Hepatitis C virus (HCV) is present in the rectal and nasal fluids of infected patients with high viral loads even if blood is not, according to new research. The findings mean sharing of drug tools and unprotected sex could lead to transmission of the virus in some cases.
David Chromy, MD, of the Medical University of Vienna, told MD Magazine®that previous research has shown HCV RNA can be present in various bodily fluids. He and his colleagues aimed to gain more detail about where HCV RNA can be found, and to determine if viral RNA was being detected as a result of blood in the nasal or rectal cavities.
“[W]e actually did expect to find HCV RNA in the body fluids of our patients,” he said. “Still we aimed to carefully rule out contamination of rectal fluid by occult bleeding (as a potential confounder) by performing a respective test for occult fecal blood.”
In findings presented last month at the American Association for the Study of Liver Diseases (AASLD; Liver Meeting) in San Francisco, Chromy and colleagues reported on their findings from a study of 34 patients with acute or chronic HCV. Twenty-eight of those patients were male, and of those, 64% were men who have sex with men.
Sixty-eight percent of patients had at least 1 positive swab sample. Fifty-six percent had at least 1 positive nasal swab sample, and 52% had at least 1 positive rectal sample. All of the screenings for the presence of blood in the swab samples were negative.
Though Chromy said they were not surprised to find HCV-RNA in the samples, they were surprised by how frequently they found it. The data also showed that the presence of HCV RNA was not dependent on HIV status or gender.
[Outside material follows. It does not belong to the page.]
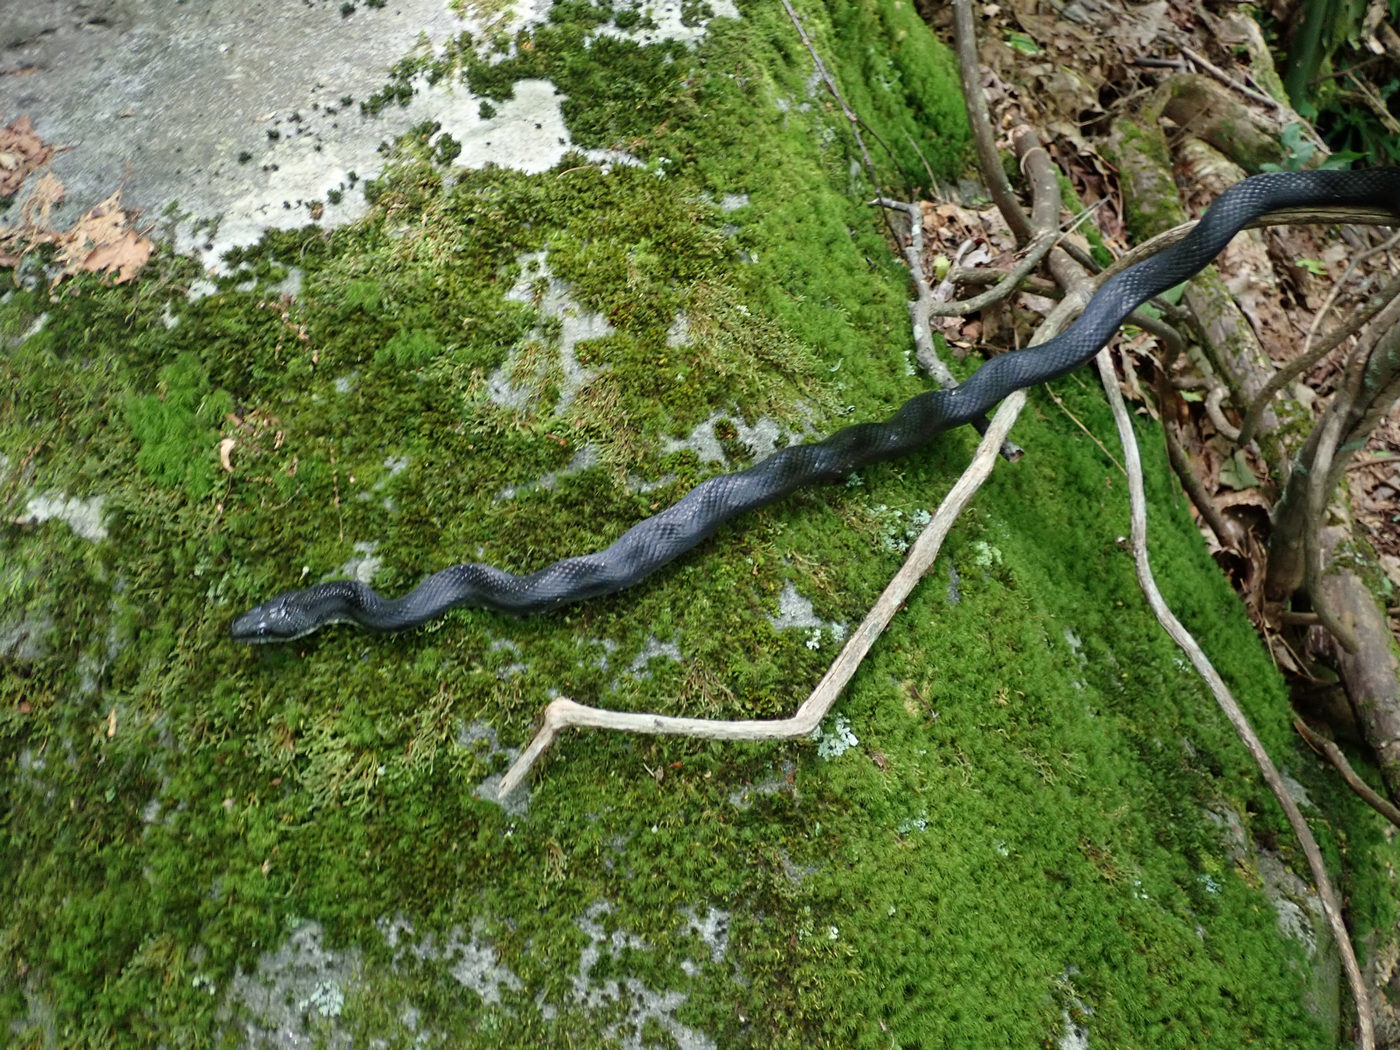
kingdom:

The study raises the possibility that people who have unprotected anal sex or who share tools used to snort drugs could become infected with HCV. However, Chromy said such transmission likely only occurs under specific conditions.
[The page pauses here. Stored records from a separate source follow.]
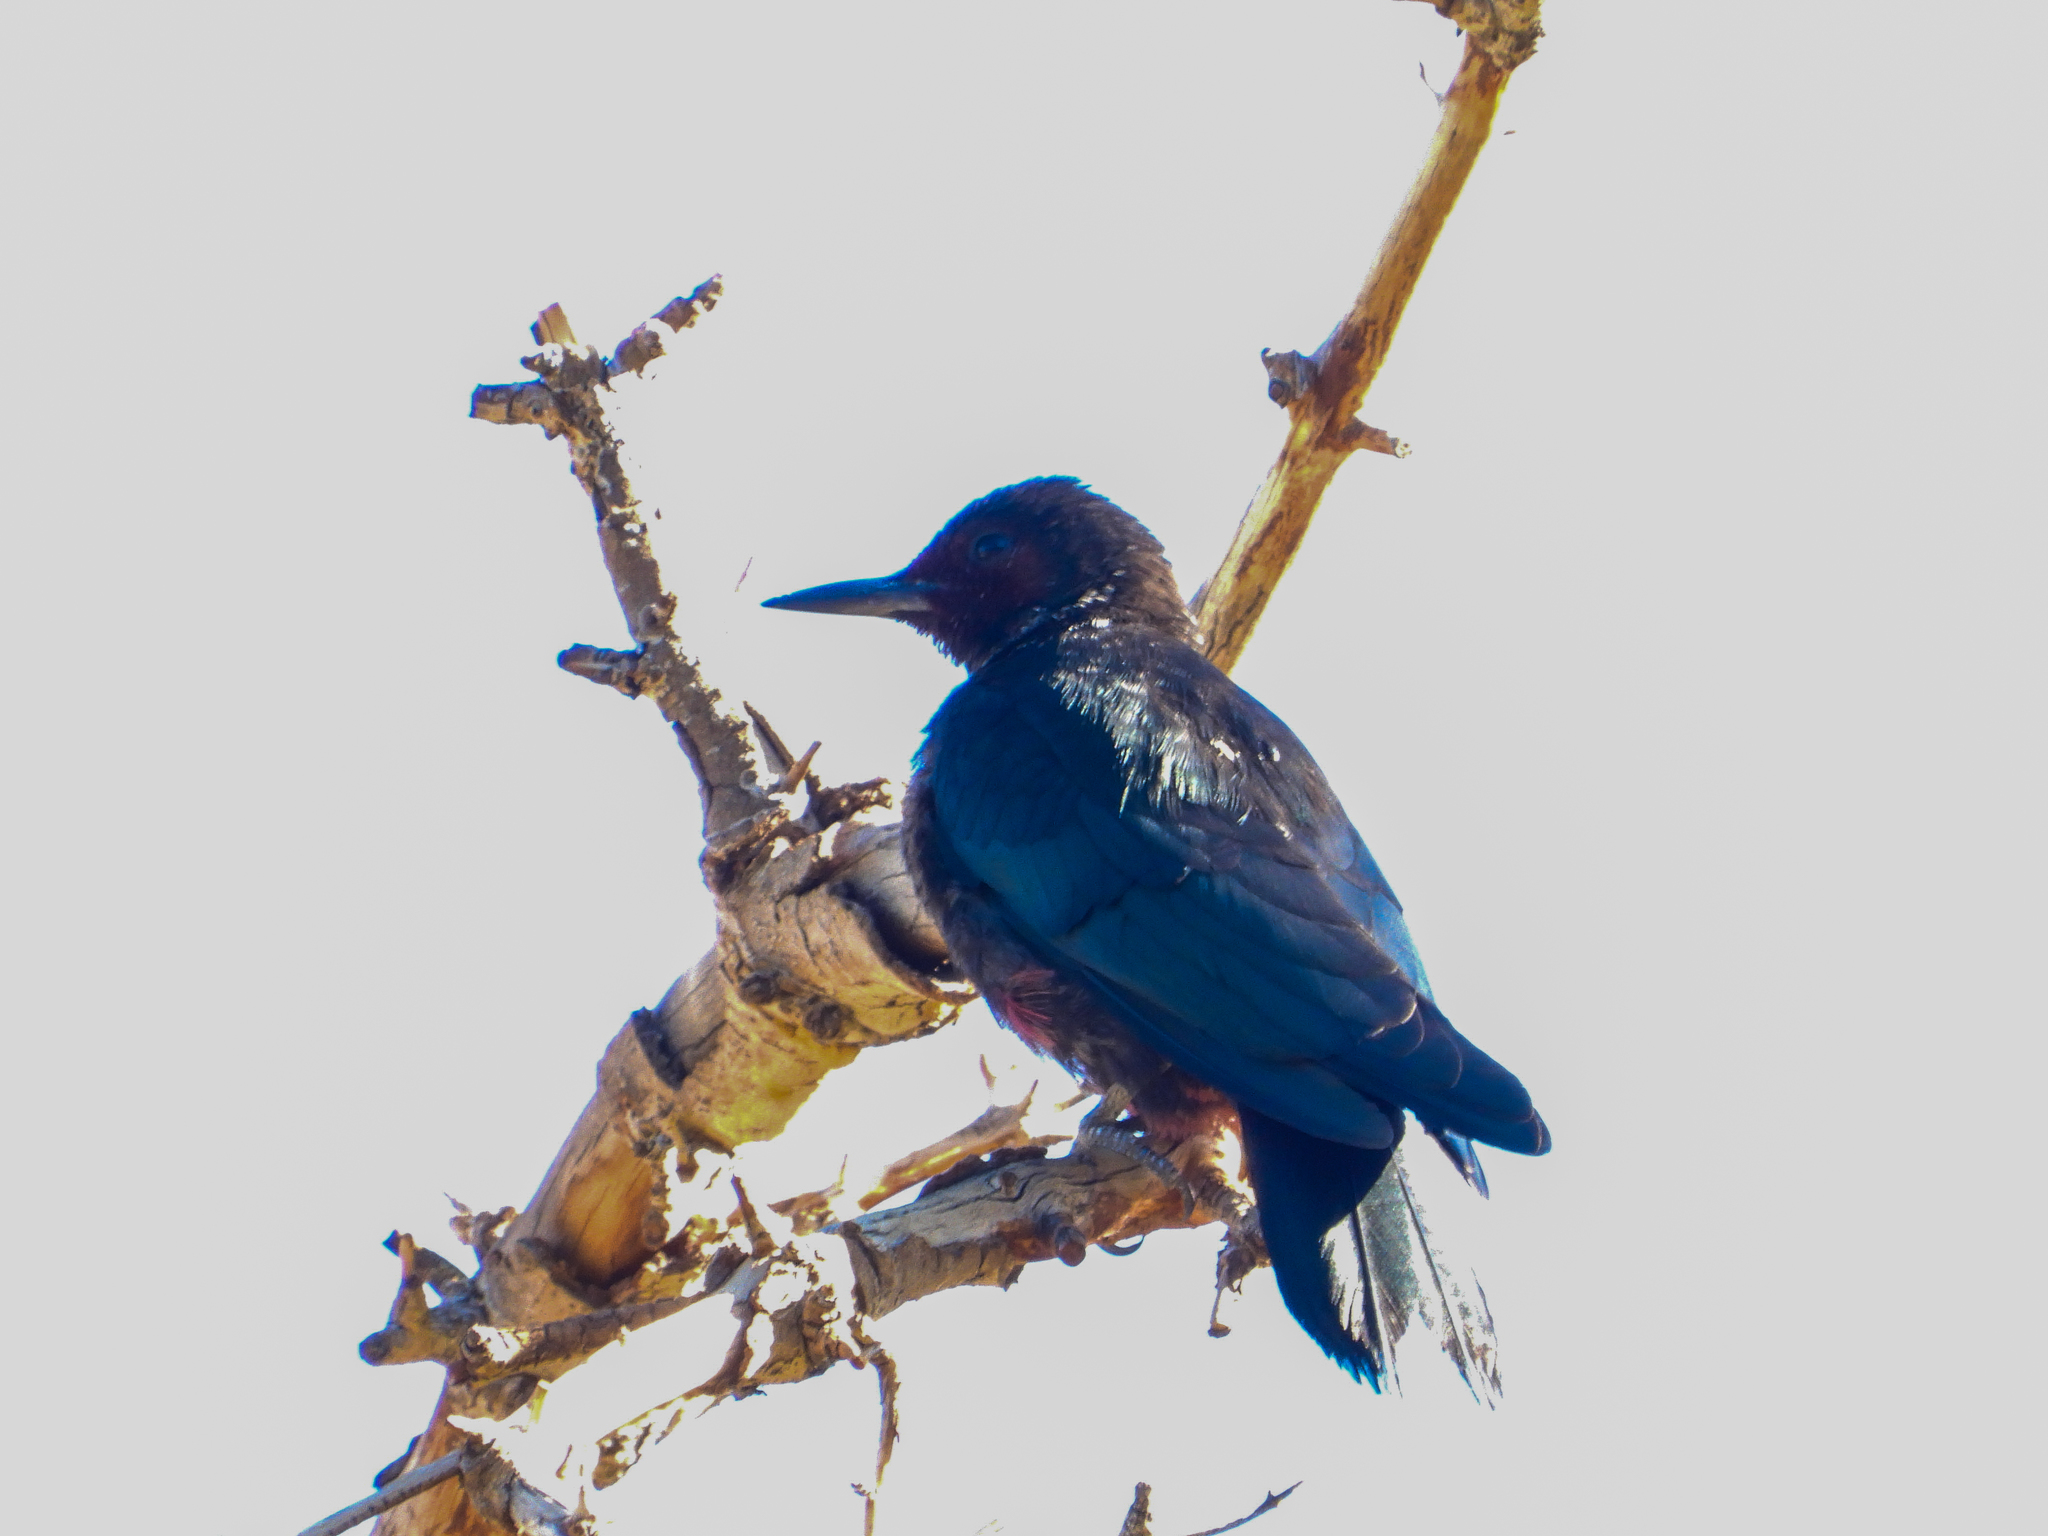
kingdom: Animalia
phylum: Chordata
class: Aves
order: Piciformes
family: Picidae
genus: Melanerpes
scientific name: Melanerpes lewis
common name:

“These bodily fluids may serve as vectors for transmission—still we strongly believe that additional mucosal trauma and/or bleeding is necessary for transmitting HCV-RNA and thus, HCV infection,” he said.
Chromy also noted that risky behavior often exposes people to multiple possible transmission routes, so it’s sometimes difficult to say exactly how the transmission occurred. About 30% of HIV-positive men who have sex with men say they engage in some form of “chemsex”—sexual intercourse under the influence of recreational drugs, he said. Research has also shown that pre-exposure prophylaxis, which is taken to prevent HIV infection, does not prevent the infection with HCV.
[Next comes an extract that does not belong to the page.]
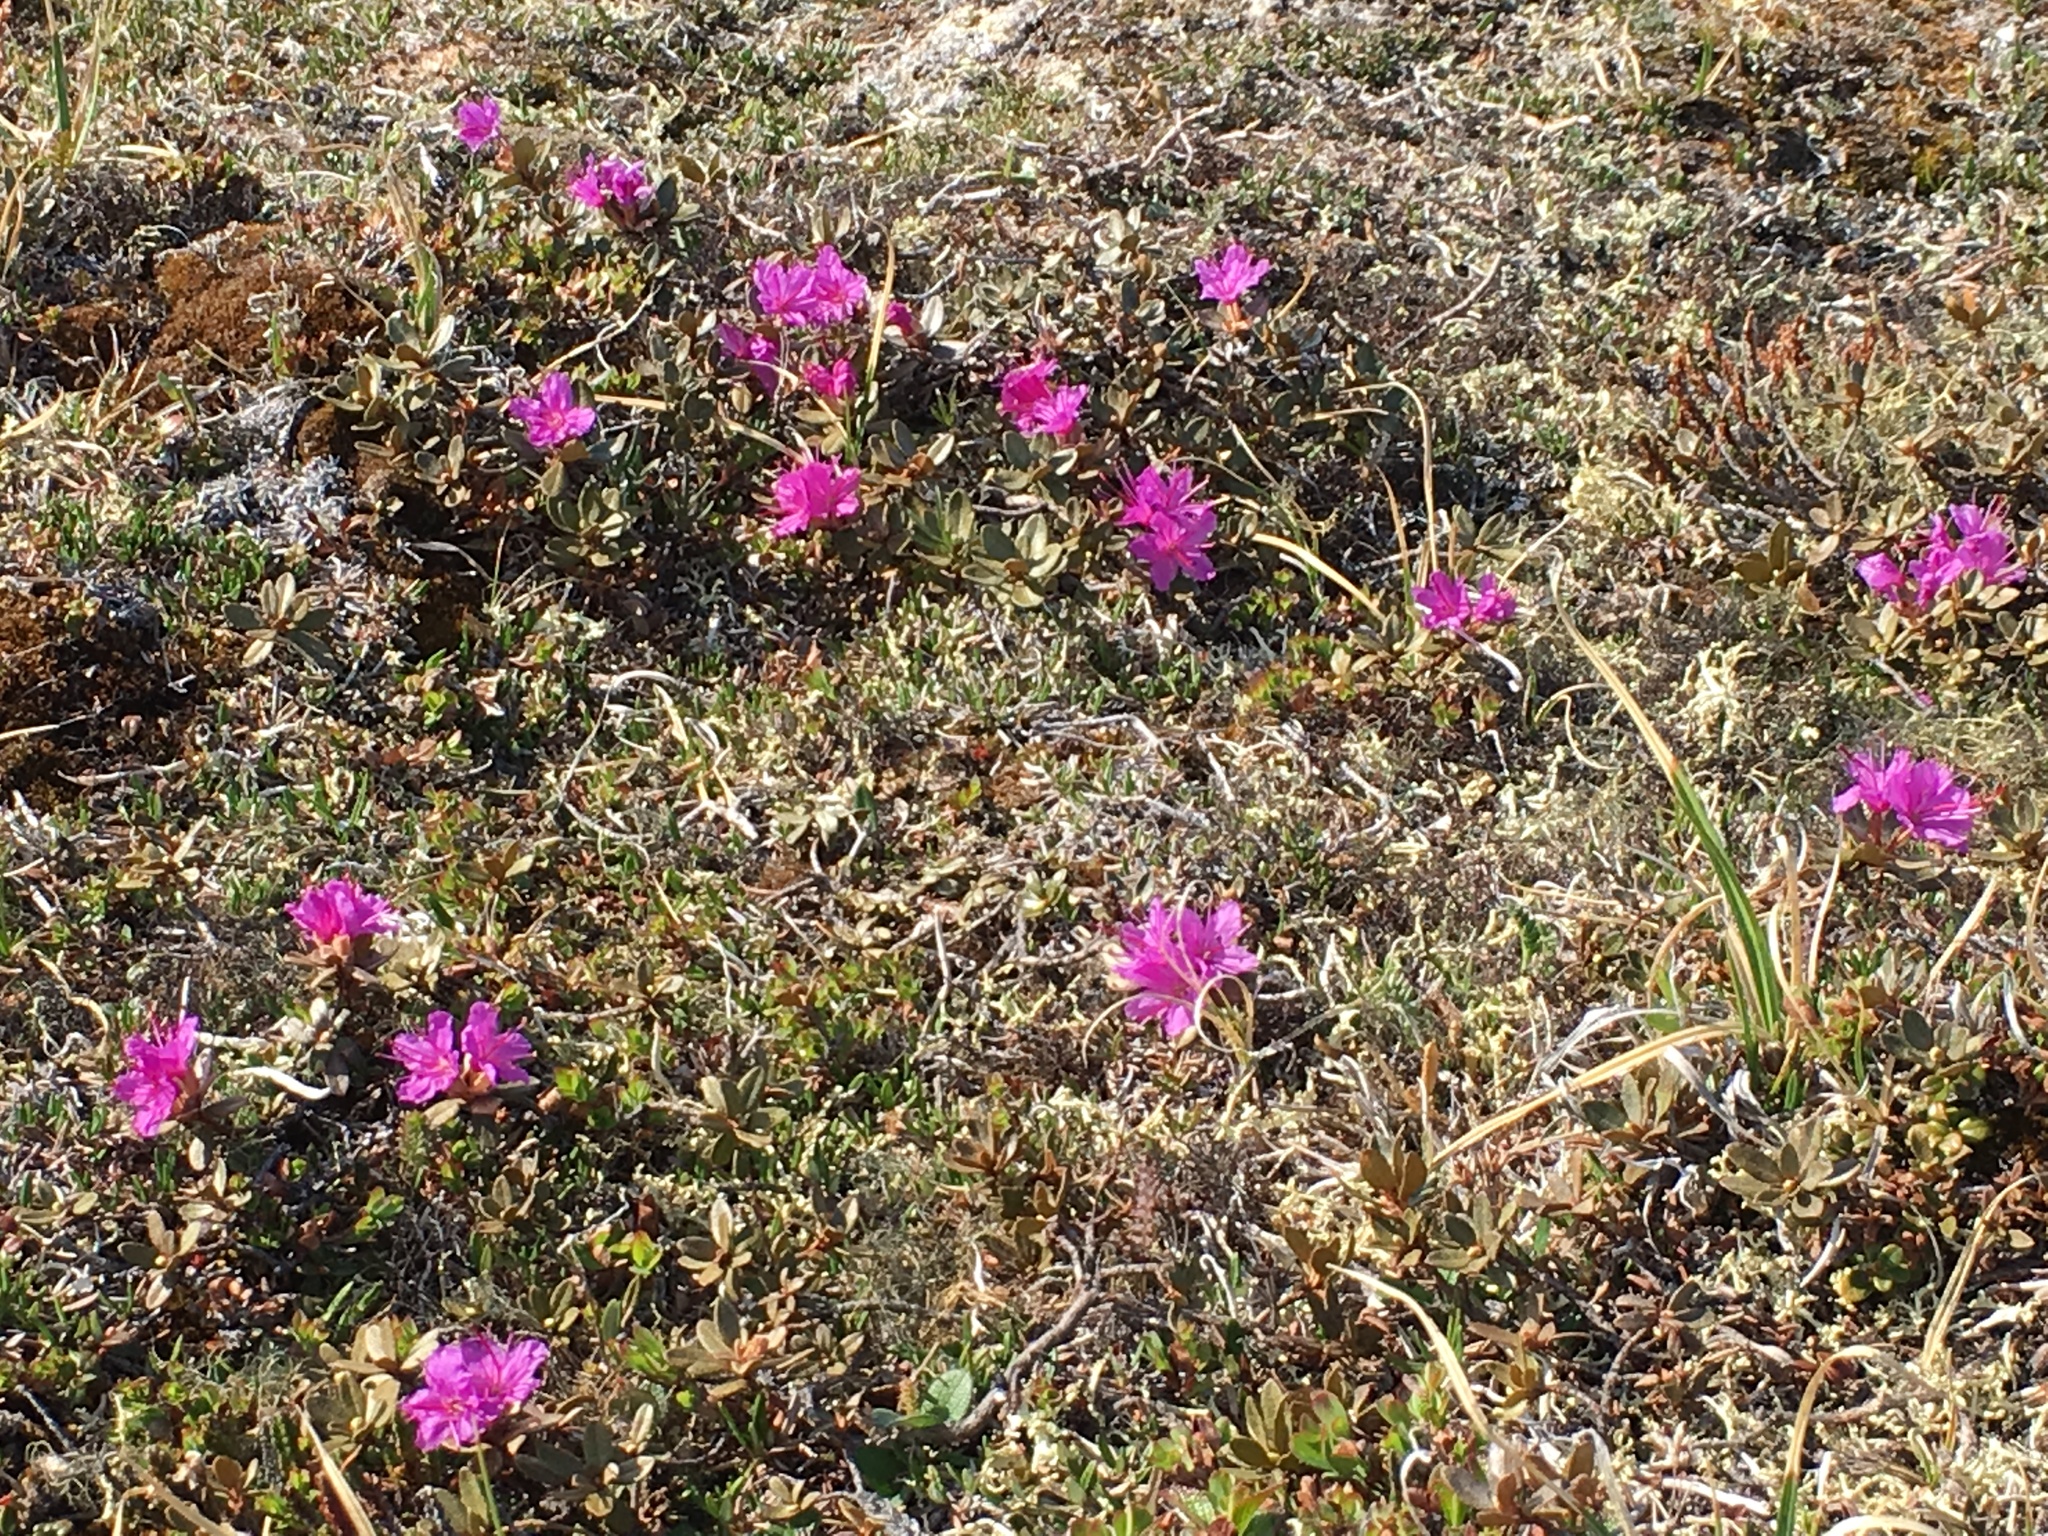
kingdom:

Chromy said research indicates patients with 4 log ranks of HCV RNA do not have the virus present in their nasal or rectal fluids, but patients with 6 log ranks do. Since most patients with chronic or acute HCV have log ranks of at least 5, Chromy said it’s likely that a significant portion of untreated patients with HCV infection have the virus present in bodily fluids such as nasal mucus.
“However, in general, those fluids should not be regarded as highly contagious since HCV transmission via rectal and/or nasal mucosal routes likely requires certain risk behavior and consecutive mucosal trauma,” he said.
The study, “HCV-RNA Is Readily Detectable in Nasal and Rectal Fluids of Patients with High Viremia,” was presented at the 2018 Liver Meeting.